§ **Problem description**
Revise the split function from "CREATE FUNCTION [dbo].[udf_Split]" through "Data nvarchar(100)", changing every "@SplitOn" to "@Delimiter".

CREATE FUNCTION [dbo].[udf_Split]
(
    @RowData nvarchar(2000),
    @SplitOn nvarchar(5)
)  
RETURNS @RtnValue table 
(
    Id int identity(1,1),
    Data nvarchar(100)
) 
AS  
BEGIN 
    Declare @Cnt int
    Set @Cnt = 1

    While (Charindex(@SplitOn,@RowData)>0)
    Begin
        Insert Into @RtnValue (data)
        Select 
            Data = ltrim(rtrim(Substring(@RowData,1,Charindex(@SplitOn,@RowData)-1)))

        Set @RowData = Substring(@RowData,Charindex(@SplitOn,@RowData)+1,len(@RowData))
        Set @Cnt = @Cnt + 1
    End

    Insert Into @RtnValue (data)
    Select Data = ltrim(rtrim(@RowData))

    Return
END

Your Data

DECLARE @Table_1 TABLE ([A] INT,[B] VARCHAR(1000))

§ **Collected data**

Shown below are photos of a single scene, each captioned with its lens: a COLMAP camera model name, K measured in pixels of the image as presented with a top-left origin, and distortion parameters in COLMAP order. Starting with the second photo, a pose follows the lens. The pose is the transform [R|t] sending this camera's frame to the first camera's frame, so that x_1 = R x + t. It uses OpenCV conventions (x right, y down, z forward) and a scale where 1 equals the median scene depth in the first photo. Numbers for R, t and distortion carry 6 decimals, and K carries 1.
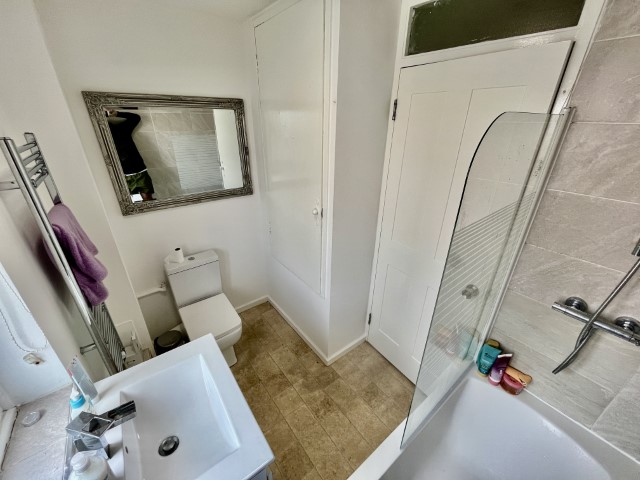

§ **Task result**
CREATE FUNCTION [dbo].[udf_Split]
(
    @RowData nvarchar(2000),
    @Delimiter nvarchar(5)
)  
RETURNS @RtnValue table 
(
    Id int identity(1,1),
    Data nvarchar(100)